= Richard K. Green =

American economist

Richard K. Green (born 1959) is director of the University of Southern California Lusk Center for Real Estate. He holds the Lusk Chair in Real Estate and is Professor in the USC Price School of Public Policy and in the USC Marshall School of Business. In 2015–16, he is serving as Senior Advisor for Housing Finance at the US Department of Housing and Urban Development.

Green was president of the American Real Estate and Urban Economics Association for 2007, and is a board member of the organization, serving a three-year term from 2008 to 2010.

Prior to joining the USC faculty in 2008, Green spent four years as the Oliver T. Carr Jr., Chair of Real Estate Finance at The George Washington University School of Business.

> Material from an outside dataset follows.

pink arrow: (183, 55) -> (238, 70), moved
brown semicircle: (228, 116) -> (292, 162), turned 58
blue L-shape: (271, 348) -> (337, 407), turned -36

Dr. Green taught real estate finance and economics courses from 1990 to 2002 at the University of Wisconsin–Madison, where he was Wangard Faculty Scholar and Chair of Real Estate and Urban Land Economics.

From 2002 to 2003, he was principal economist and director of financial strategy and policy analysis at the Federal Home Loan Mortgage Corporation, also known as Freddie Mac.

Green received his A.B., cum laude, in Economics from Harvard University in 1980 and his M.S. (1986) and Ph.D. (1990) in Economics from the University of Wisconsin–Madison.

==Publications==

- Richard K. Green and S. Wachter, The Housing Finance Revolution; Proceedings of the 31st Annual Federal Reserve Bank of Kansas City Economic Symposium; 2008.
- Richard K. Green, R. Mariano, A. Pavlov and S. Wachter, Mortgage Securitization in Asia: Gains and Barriers in Takatoshi Ito and Andrew K. Rose, ed.; financial sector development in the Pacific Rim, University of Chicago Press; 2008.
- Richard K. Green, Comment on An, Bostic, Deng, and Gabriel, GSE Loan Purchases, the FHA, and Housing Outcomes in targeted Low-Income neighborhoods; Brookings-Wharton Papers on Urban Affairs; 2007.
- Richard K. Green, Comment on Stegman, et al.’s Preventive Servicing is Good for Business and Affordable Homeownership Policy; Housing Policy Debate; 2007.
- Donald Bradley, Richard K. Green and Brian Surette, The Impacts of Remittances, Residency Status and Financial Attachment on Housing Tenure for Mexican-Heritage Americans: Inferences from a New Survey, Real Estate Economics 35:4, 451–478; 2007.
- Richard K. Green, Airports and Economic Development, Real Estate Economics, 35:1, 91–112; 2007.
- Richard K. Green and Stephen Malpezzi, A Primer on U.S. Housing Markets and Housing Policy. AREUEA Monograph, Urban Institute Press; 2003.